Properties of sound waves
The amplitude is the peak deviation of a pressure fluctuation from normal, atmospheric pressure
The frequency is the rate at which the air molecules are vibrating. It is the number of cycles in a unit of time (second). So, often it has been called ‘cps’ (cycles per second). 100cps = 100Hz (Hertz)
A sound wave which has only one frequency is called a pure tone, e.g. sine waves. Most sound waves around us are often composed of more than one frequency. This type of sound is called a complex tone and has a complex waveform (they move in a complex manner).
a. periodic: pattern of vibration, however complex, repeats itself (e.g. vowels)
b. aperiodic (noise): vibration is random and has no repeatable pattern (e.g. fricative)
Among many frequencies composing the periodic complex waveform, the lowest frequency or the basic frequency is called a fundamental frequency (Fo).

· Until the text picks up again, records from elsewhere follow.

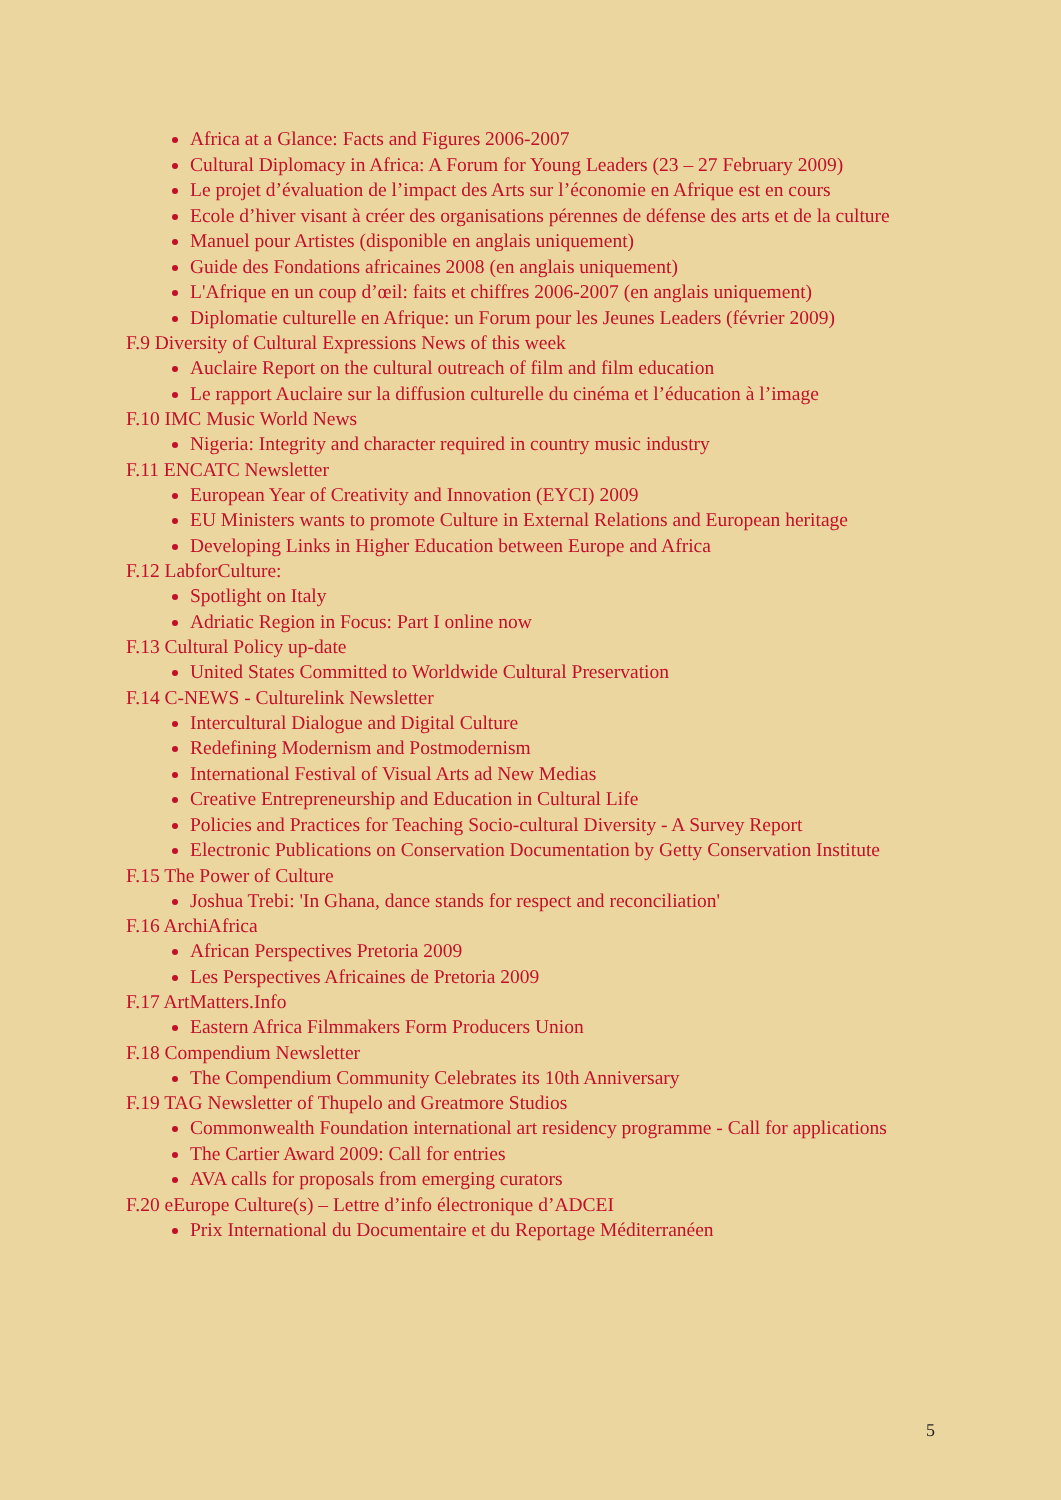Africa at a Glance: Facts and Figures 2006-2007
Cultural Diplomacy in Africa: A Forum for Young Leaders (23 – 27 February 2009)
Le projet d’évaluation de l’impact des Arts sur l’économie en Afrique est en cours
Ecole d’hiver visant à créer des organisations pérennes de défense des arts et de la culture
Manuel pour Artistes (disponible en anglais uniquement)
Guide des Fondations africaines 2008 (en anglais uniquement)
L'Afrique en un coup d’œil: faits et chiffres 2006-2007 (en anglais uniquement)
Diplomatie culturelle en Afrique: un Forum pour les Jeunes Leaders (février 2009)
F.9 Diversity of Cultural Expressions News of this week
Auclaire Report on the cultural outreach of film and film education
Le rapport Auclaire sur la diffusion culturelle du cinéma et l’éducation à l’image
F.10 IMC Music World News
Nigeria: Integrity and character required in country music industry
F.11 ENCATC Newsletter
European Year of Creativity and Innovation (EYCI) 2009
EU Ministers wants to promote Culture in External Relations and European heritage
Developing Links in Higher Education between Europe and Africa
F.12 LabforCulture:
Spotlight on Italy
Adriatic Region in Focus: Part I online now
F.13 Cultural Policy up-date
United States Committed to Worldwide Cultural Preservation
F.14 C-NEWS - Culturelink Newsletter
Intercultural Dialogue and Digital Culture
Redefining Modernism and Postmodernism
International Festival of Visual Arts ad New Medias
Creative Entrepreneurship and Education in Cultural Life
Policies and Practices for Teaching Socio-cultural Diversity - A Survey Report
Electronic Publications on Conservation Documentation by Getty Conservation Institute
F.15 The Power of Culture
Joshua Trebi: 'In Ghana, dance stands for respect and reconciliation'
F.16 ArchiAfrica
African Perspectives Pretoria 2009
Les Perspectives Africaines de Pretoria 2009
F.17 ArtMatters.Info
Eastern Africa Filmmakers Form Producers Union
F.18 Compendium Newsletter
The Compendium Community Celebrates its 10th Anniversary
F.19 TAG Newsletter of Thupelo and Greatmore Studios
Commonwealth Foundation international art residency programme - Call for applications
The Cartier Award 2009: Call for entries
AVA calls for proposals from emerging curators
F.20 eEurope Culture(s) – Lettre d’info électronique d’ADCEI
Prix International du Documentaire et du Reportage Méditerranéen
5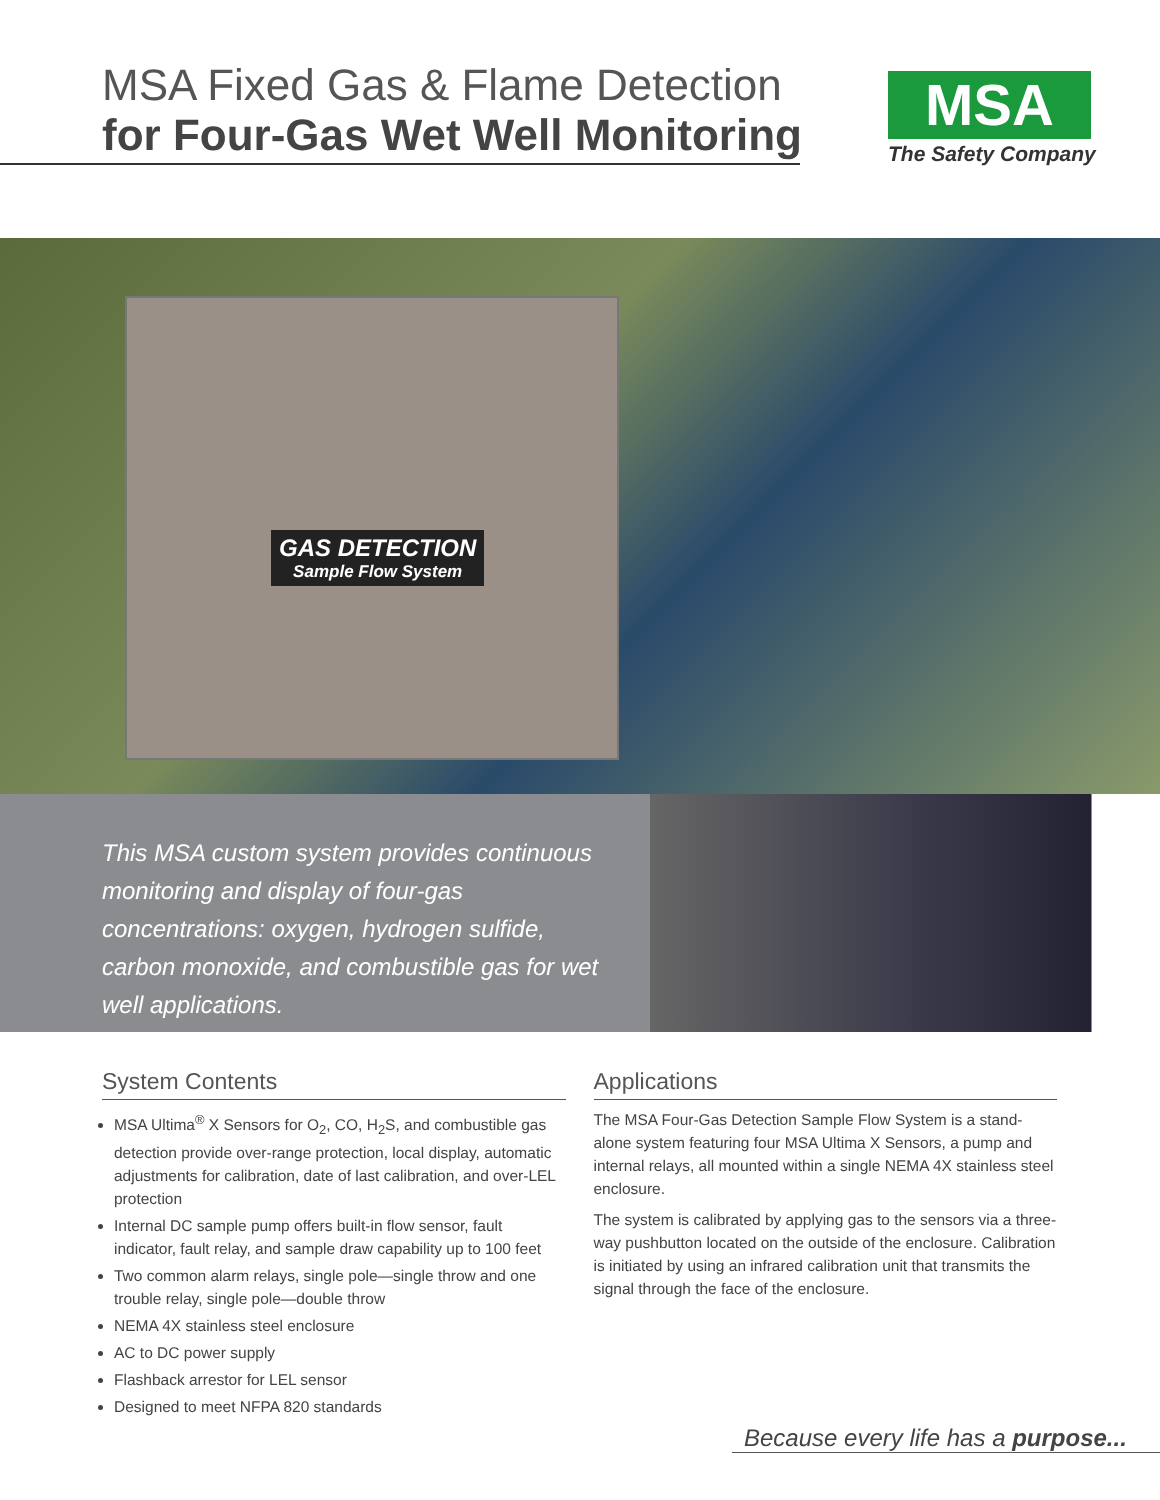MSA Fixed Gas & Flame Detection
for Four-Gas Wet Well Monitoring
MSA
The Safety Company
GAS DETECTION
Sample Flow System
This MSA custom system provides continuous monitoring and display of four-gas concentrations: oxygen, hydrogen sulfide, carbon monoxide, and combustible gas for wet well applications.
System Contents
MSA Ultima<sup>®</sup> X Sensors for O<sub>2</sub>, CO, H<sub>2</sub>S, and combustible gas detection provide over-range protection, local display, automatic adjustments for calibration, date of last calibration, and over-LEL protection
Internal DC sample pump offers built-in flow sensor, fault indicator, fault relay, and sample draw capability up to 100 feet
Two common alarm relays, single pole—single throw and one trouble relay, single pole—double throw
NEMA 4X stainless steel enclosure
AC to DC power supply
Flashback arrestor for LEL sensor
Designed to meet NFPA 820 standards
Applications
The MSA Four-Gas Detection Sample Flow System is a stand-alone system featuring four MSA Ultima X Sensors, a pump and internal relays, all mounted within a single NEMA 4X stainless steel enclosure.
The system is calibrated by applying gas to the sensors via a three-way pushbutton located on the outside of the enclosure. Calibration is initiated by using an infrared calibration unit that transmits the signal through the face of the enclosure.
Because every life has a purpose...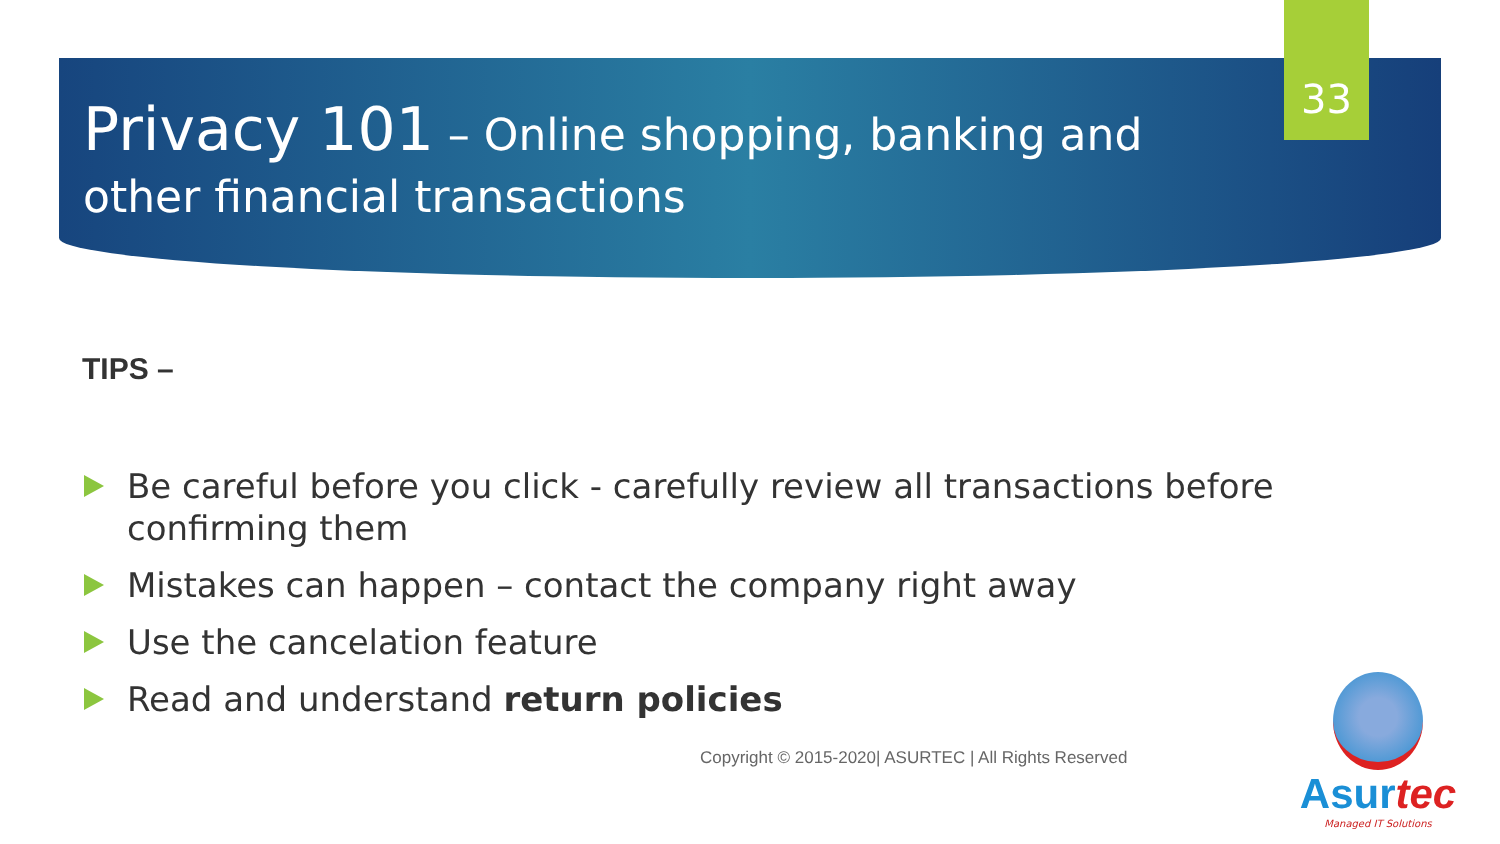33
Privacy 101 – Online shopping, banking and other financial transactions
TIPS –
Be careful before you click - carefully review all transactions before confirming them
Mistakes can happen – contact the company right away
Use the cancelation feature
Read and understand return policies
Copyright © 2015-2020| ASURTEC | All Rights Reserved
Asurtec
Managed IT Solutions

A speaker’s fundamental frequency, which varies constantly during speech, determines the perceived pitch of his/her voice. Pitch variation is produced primarily by stretching the length of the vocal folds (function: intonation, tonal distinctions on vowels).
In addition to the fundamental frequency, additional frequencies forming the periodic complex tone are whole-number multiples of Fo and are called harmonics (1-5). E.g. if Fo is 100Hz, the 2nd harmonic is 200Hz, the 3rd harmonic is 300Hz, etc. Thus, if we know the value of the nthharmonic, we can tell the value of Fo by dividing the nth harmonic value by n.
There are two kinds of aperiodic sound (noise):
transient noise - producing a burst of noise of short duration
e.g. stop consonant, book dropping noise
continuous noise - turbulent air passing through a narrow constriction
e.g. hissing noise, fricatives
damping: the vibratory movement is reduced in amplitude (i.e. the amplitude of sound
waves are getting weaker as waves progress in time, e.g. damping in piano)
A waveformis a graph showing the amplitude of an air molecule movement in a time course. ‘Amplitude’ in Y-axis, and ‘Time’ in X-axis.
The spectrum is an amplitude by frequency graph (power spectrum)
Source and Filters in the Speech Mechanism In speech the larynx is the sound source and the vocal tract is a system of acoustic filters.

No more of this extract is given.